DATA EXTRACTS:
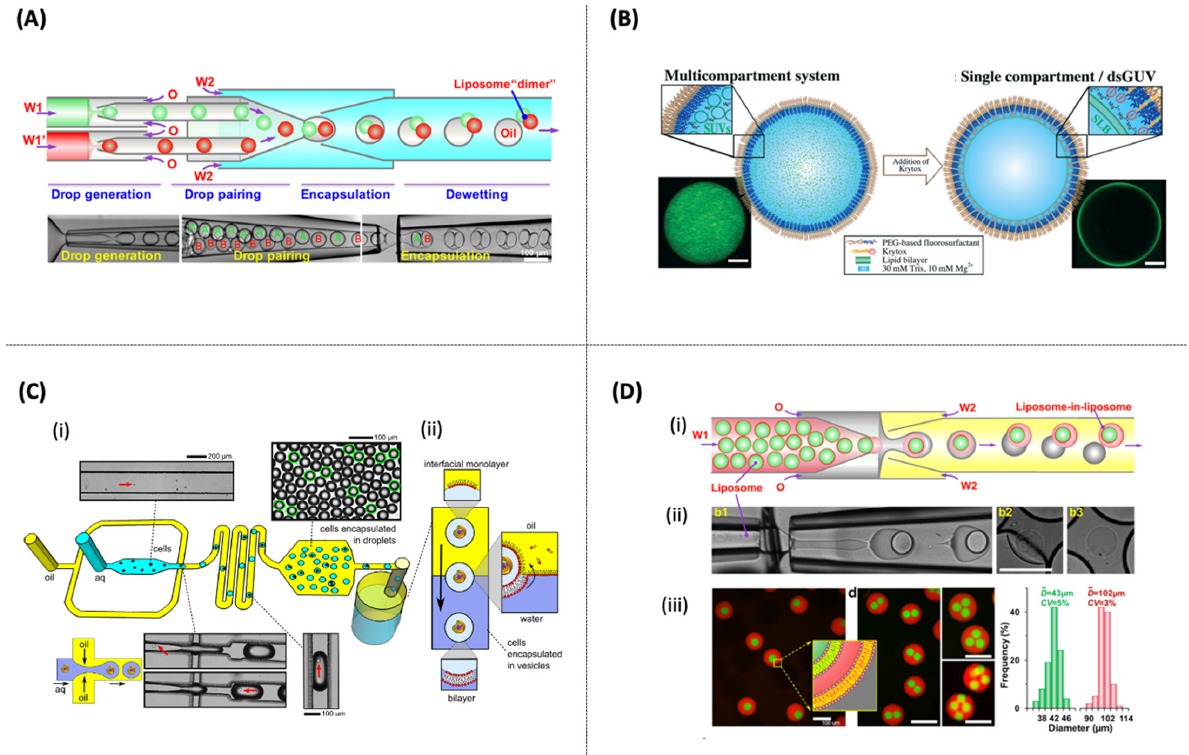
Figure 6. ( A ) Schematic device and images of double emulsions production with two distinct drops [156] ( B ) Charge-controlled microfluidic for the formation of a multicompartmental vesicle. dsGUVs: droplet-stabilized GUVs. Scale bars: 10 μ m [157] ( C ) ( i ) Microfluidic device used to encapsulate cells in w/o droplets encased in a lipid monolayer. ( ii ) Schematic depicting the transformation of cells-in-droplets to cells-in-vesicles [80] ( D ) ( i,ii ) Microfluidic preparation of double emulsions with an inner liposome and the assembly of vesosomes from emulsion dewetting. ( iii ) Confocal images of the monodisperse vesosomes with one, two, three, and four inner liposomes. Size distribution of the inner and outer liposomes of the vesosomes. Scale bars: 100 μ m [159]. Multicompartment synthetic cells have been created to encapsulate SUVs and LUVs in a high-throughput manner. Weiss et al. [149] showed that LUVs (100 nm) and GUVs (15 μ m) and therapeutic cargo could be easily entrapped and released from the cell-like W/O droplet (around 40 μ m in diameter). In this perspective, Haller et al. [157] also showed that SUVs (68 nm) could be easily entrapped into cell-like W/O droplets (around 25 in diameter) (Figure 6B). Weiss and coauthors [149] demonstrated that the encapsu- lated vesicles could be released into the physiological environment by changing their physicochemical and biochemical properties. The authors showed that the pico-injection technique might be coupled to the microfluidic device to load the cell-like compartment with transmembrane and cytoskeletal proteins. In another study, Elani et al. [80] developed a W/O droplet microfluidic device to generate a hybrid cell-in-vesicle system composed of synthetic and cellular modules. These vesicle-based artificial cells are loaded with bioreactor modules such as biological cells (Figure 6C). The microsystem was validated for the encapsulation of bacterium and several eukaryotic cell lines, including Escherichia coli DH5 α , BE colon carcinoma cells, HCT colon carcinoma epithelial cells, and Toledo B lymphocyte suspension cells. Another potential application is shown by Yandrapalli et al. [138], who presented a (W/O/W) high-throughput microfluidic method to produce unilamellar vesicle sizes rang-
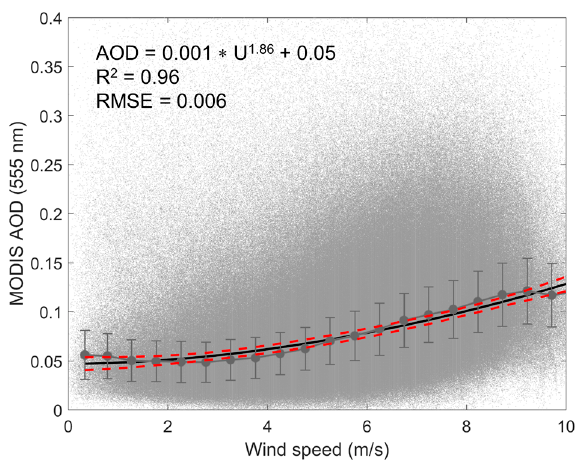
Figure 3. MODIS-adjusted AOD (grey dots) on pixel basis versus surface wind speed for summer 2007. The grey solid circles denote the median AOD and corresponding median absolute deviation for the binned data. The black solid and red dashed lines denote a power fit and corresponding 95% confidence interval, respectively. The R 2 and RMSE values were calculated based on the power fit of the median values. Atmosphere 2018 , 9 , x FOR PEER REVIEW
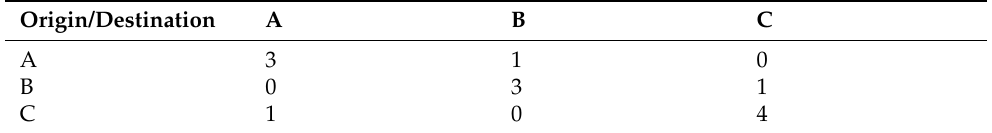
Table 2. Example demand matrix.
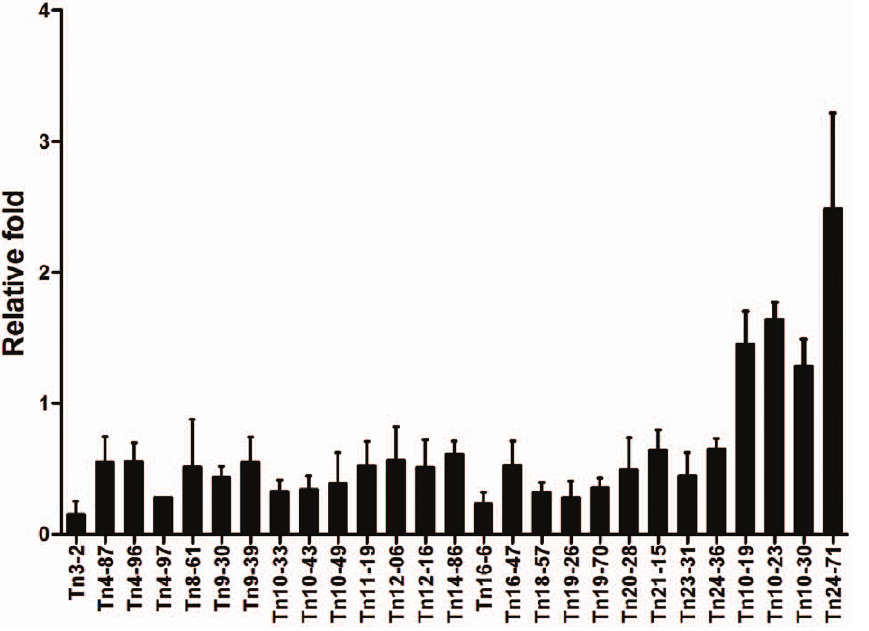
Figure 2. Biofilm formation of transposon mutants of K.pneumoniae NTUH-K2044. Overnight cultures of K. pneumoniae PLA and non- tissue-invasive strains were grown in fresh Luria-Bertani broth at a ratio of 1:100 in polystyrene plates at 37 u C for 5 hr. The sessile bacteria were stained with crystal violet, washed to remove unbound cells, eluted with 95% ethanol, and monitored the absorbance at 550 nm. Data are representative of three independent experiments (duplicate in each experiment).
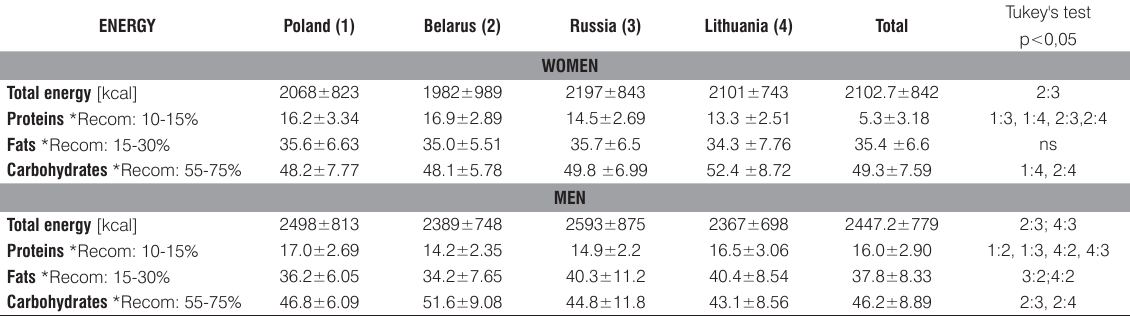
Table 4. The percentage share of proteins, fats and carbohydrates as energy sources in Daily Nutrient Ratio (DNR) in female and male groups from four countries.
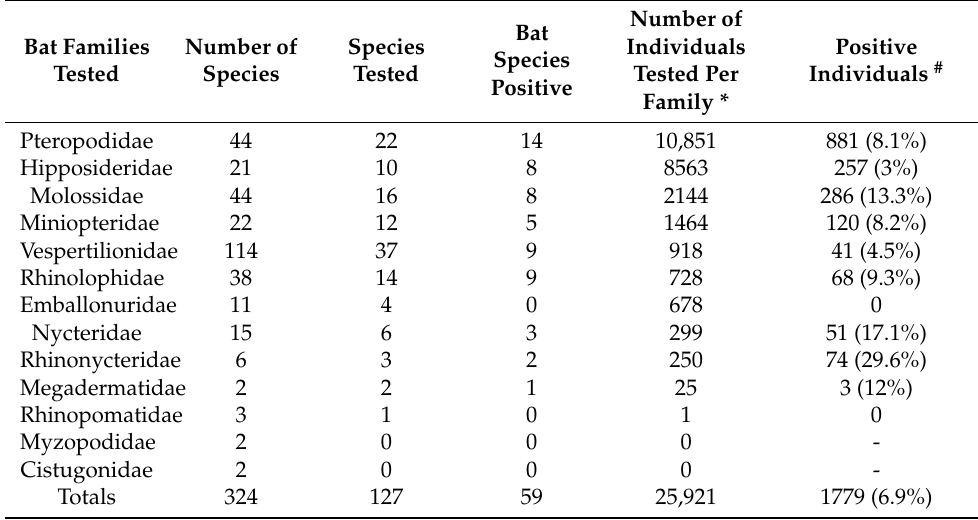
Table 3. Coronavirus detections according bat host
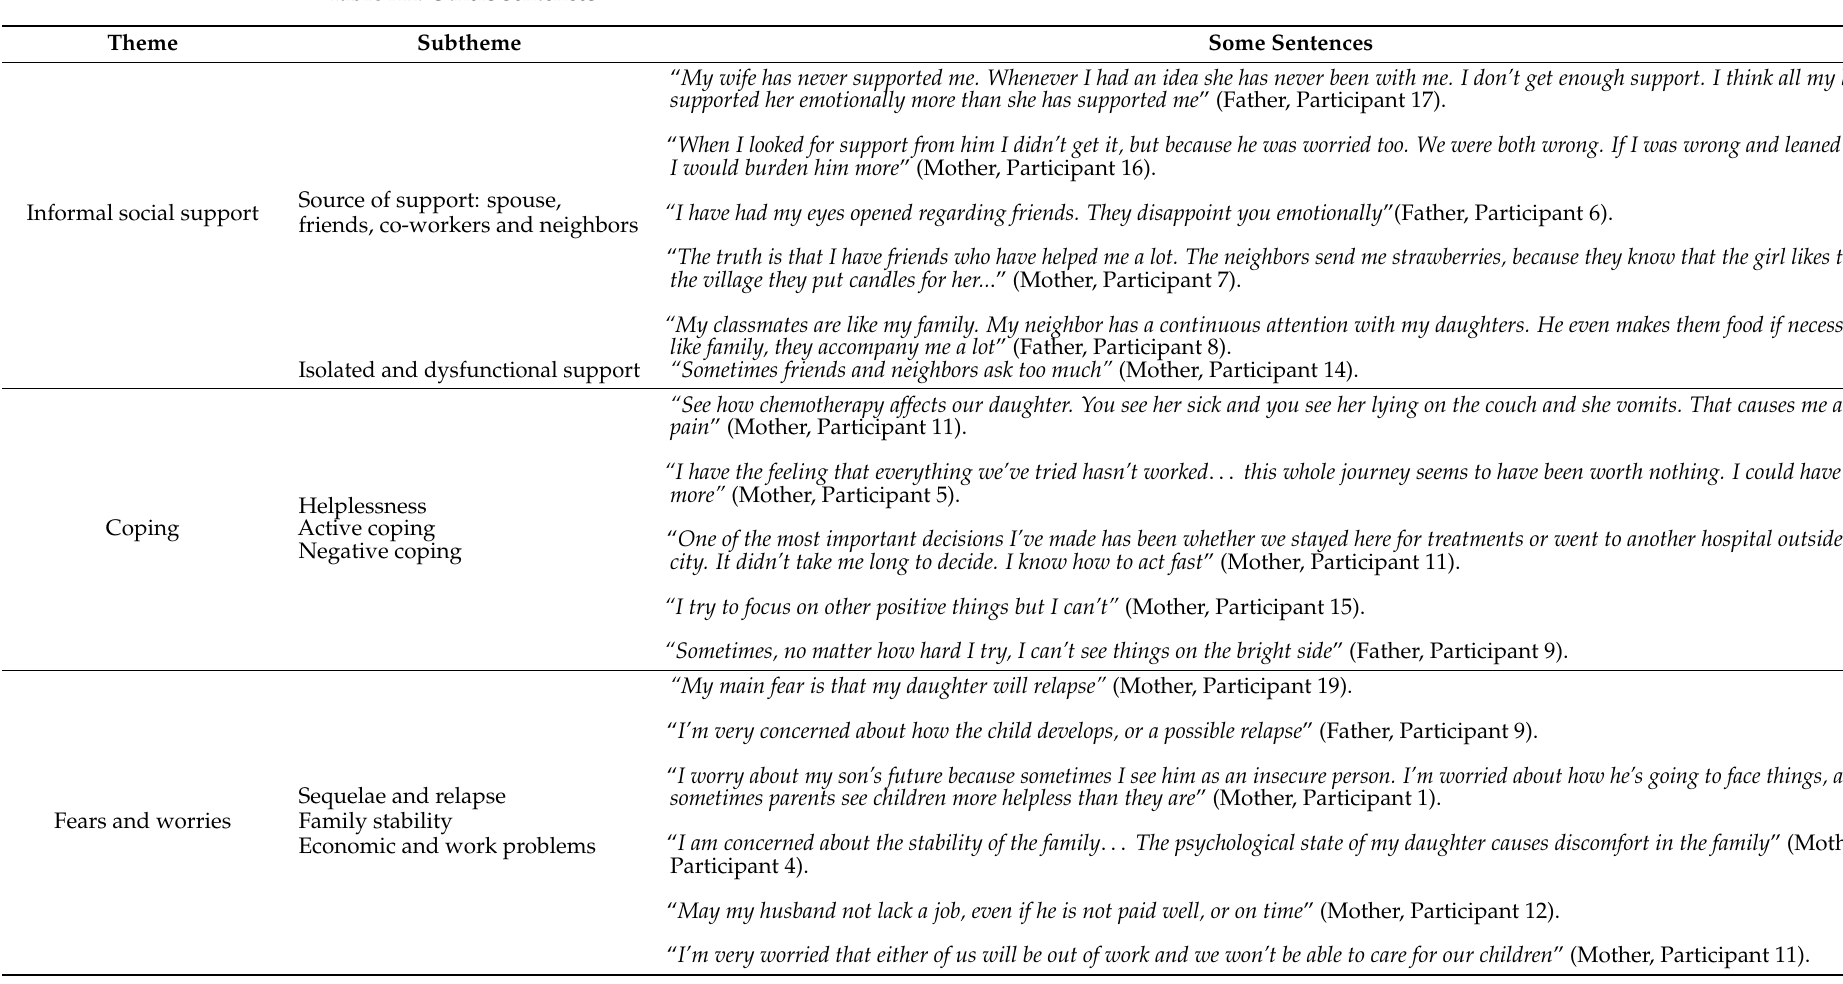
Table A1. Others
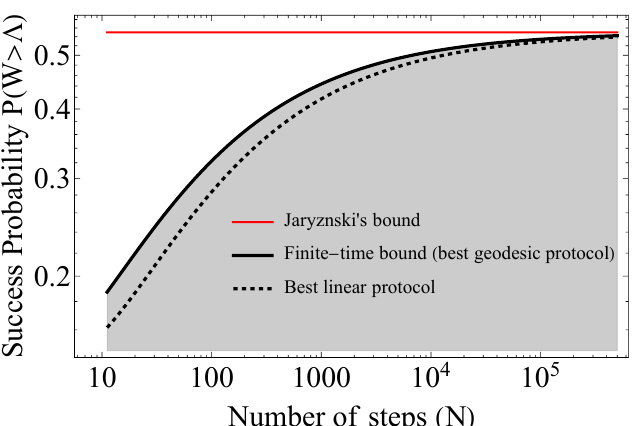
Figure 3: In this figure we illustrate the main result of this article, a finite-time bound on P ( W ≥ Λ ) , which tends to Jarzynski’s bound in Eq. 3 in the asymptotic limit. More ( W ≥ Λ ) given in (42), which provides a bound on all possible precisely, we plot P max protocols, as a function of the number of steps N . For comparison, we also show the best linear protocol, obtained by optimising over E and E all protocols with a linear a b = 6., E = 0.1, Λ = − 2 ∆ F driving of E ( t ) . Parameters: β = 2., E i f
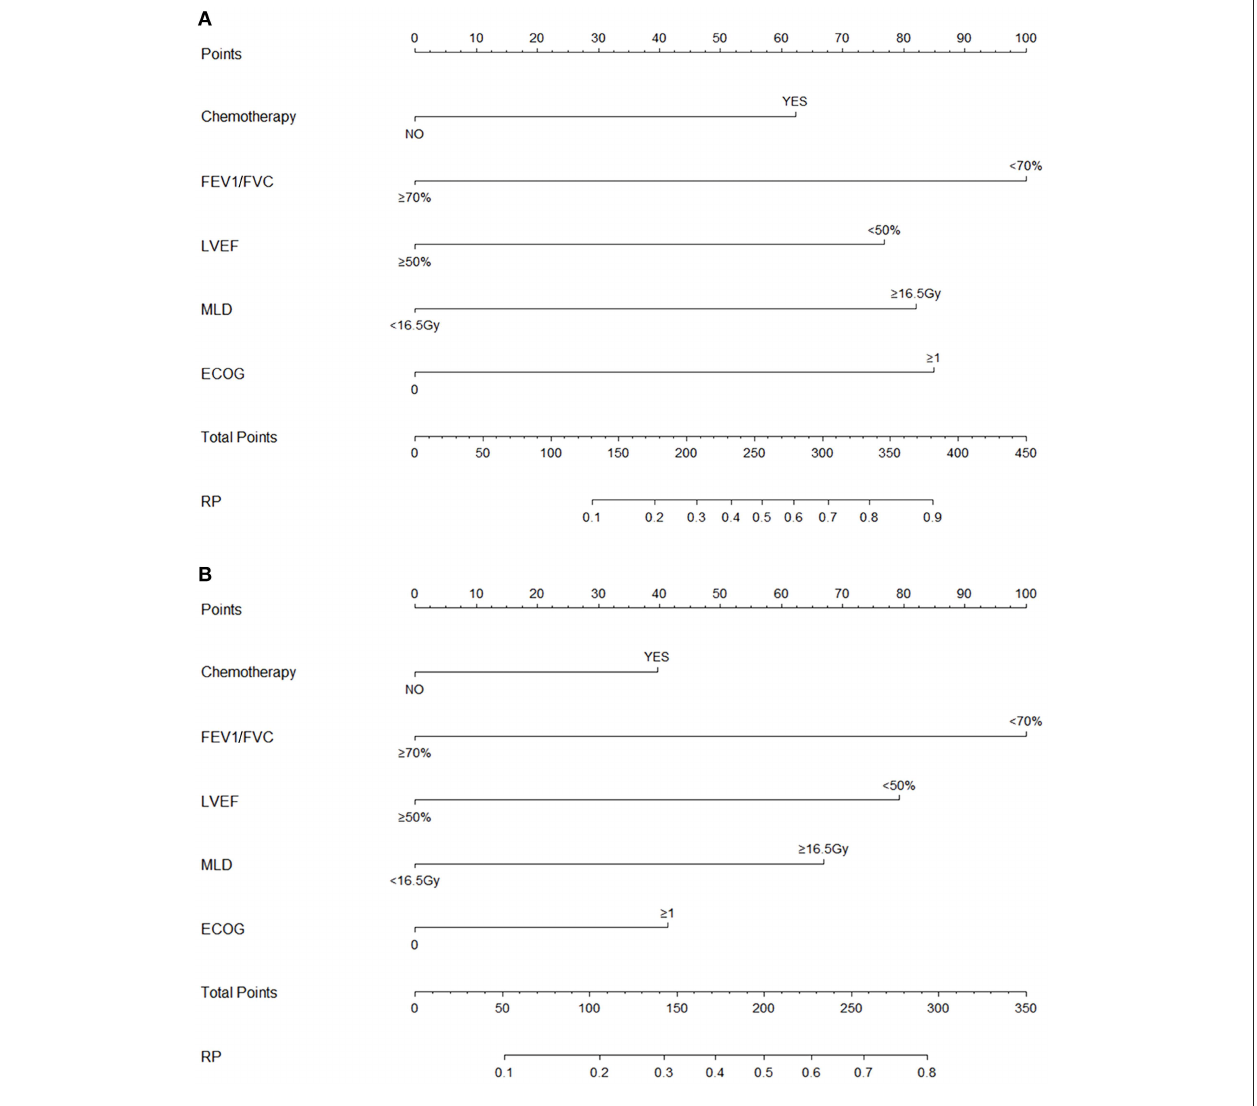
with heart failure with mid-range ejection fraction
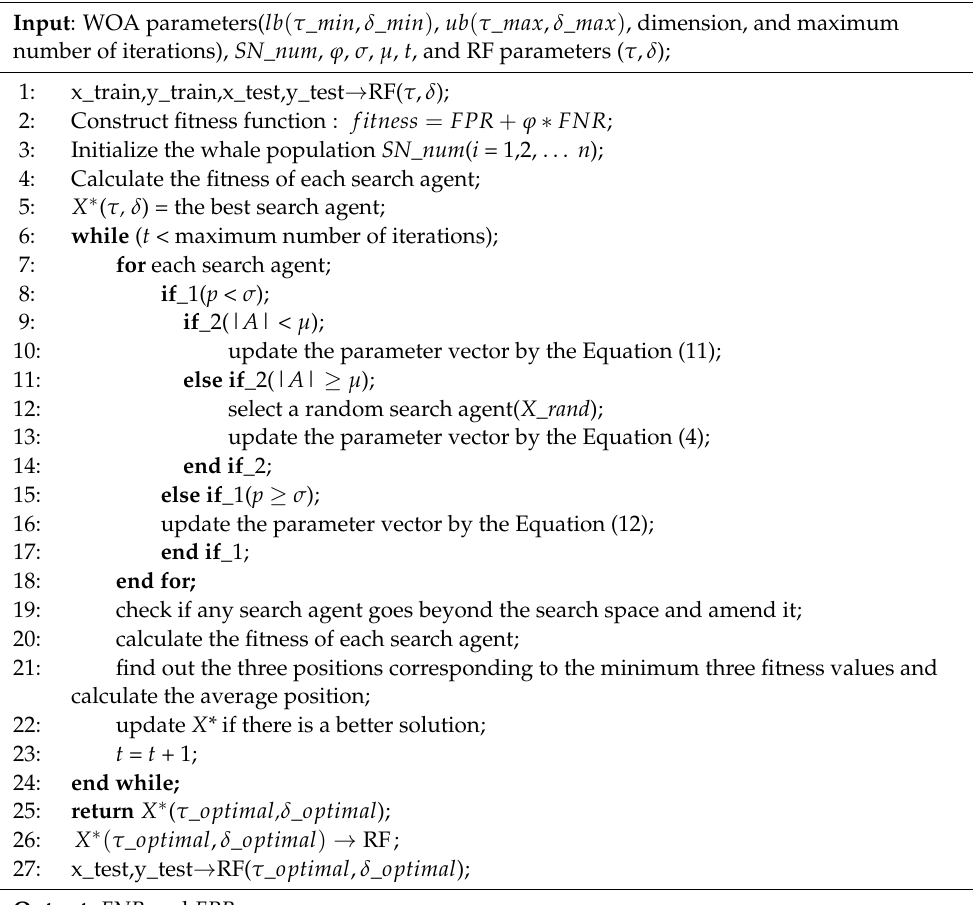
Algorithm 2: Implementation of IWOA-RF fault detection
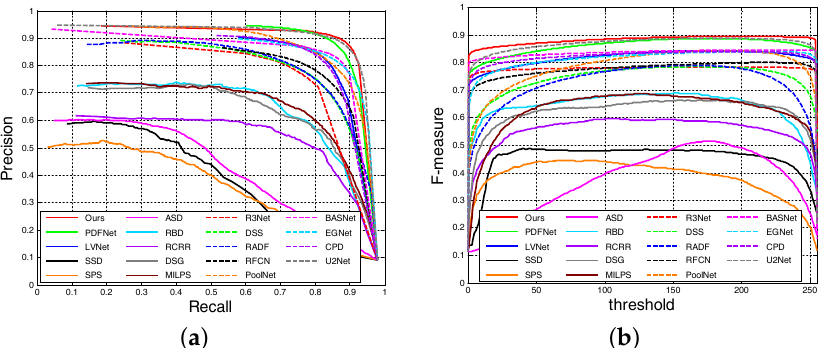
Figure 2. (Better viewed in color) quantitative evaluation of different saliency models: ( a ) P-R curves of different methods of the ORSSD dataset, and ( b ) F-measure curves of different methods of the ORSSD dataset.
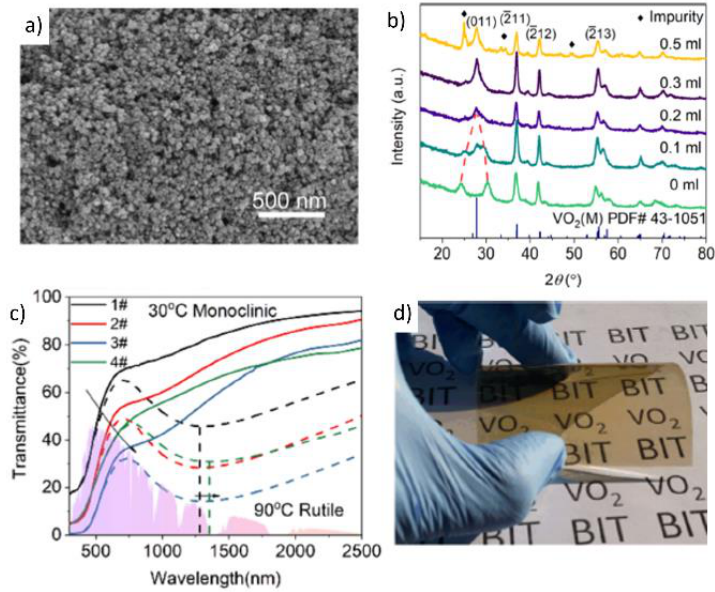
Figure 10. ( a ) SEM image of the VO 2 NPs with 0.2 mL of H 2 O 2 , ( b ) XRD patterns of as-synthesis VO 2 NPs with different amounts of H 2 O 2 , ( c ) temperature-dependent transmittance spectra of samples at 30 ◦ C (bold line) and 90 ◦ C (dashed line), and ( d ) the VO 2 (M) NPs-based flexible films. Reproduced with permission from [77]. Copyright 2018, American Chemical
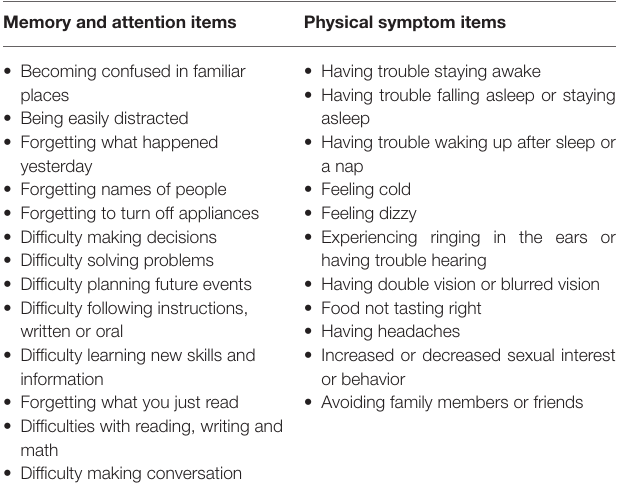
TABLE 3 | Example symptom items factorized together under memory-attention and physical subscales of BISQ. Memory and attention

THE TASK: Using the entries above, repeat exactly the lines from the one with "Figure 3. MODIS-adjusted" to the one with "Table A1. Others", both included, and leave the pictures behind.

RESULT FOR THIS TASK:
Figure 3. MODIS-adjusted AOD (grey dots) on pixel basis versus surface wind speed for summer 2007. The grey solid circles denote the median AOD and corresponding median absolute deviation for the binned data. The black solid and red dashed lines denote a power fit and corresponding 95% confidence interval, respectively. The R 2 and RMSE values were calculated based on the power fit of the median values. Atmosphere 2018 , 9 , x FOR PEER REVIEW
Table 2. Example demand matrix.
Figure 2. Biofilm formation of transposon mutants of K.pneumoniae NTUH-K2044. Overnight cultures of K. pneumoniae PLA and non- tissue-invasive strains were grown in fresh Luria-Bertani broth at a ratio of 1:100 in polystyrene plates at 37 u C for 5 hr. The sessile bacteria were stained with crystal violet, washed to remove unbound cells, eluted with 95% ethanol, and monitored the absorbance at 550 nm. Data are representative of three independent experiments (duplicate in each experiment).
Table 4. The percentage share of proteins, fats and carbohydrates as energy sources in Daily Nutrient Ratio (DNR) in female and male groups from four countries.
Table 3. Coronavirus detections according bat host
Table A1. Others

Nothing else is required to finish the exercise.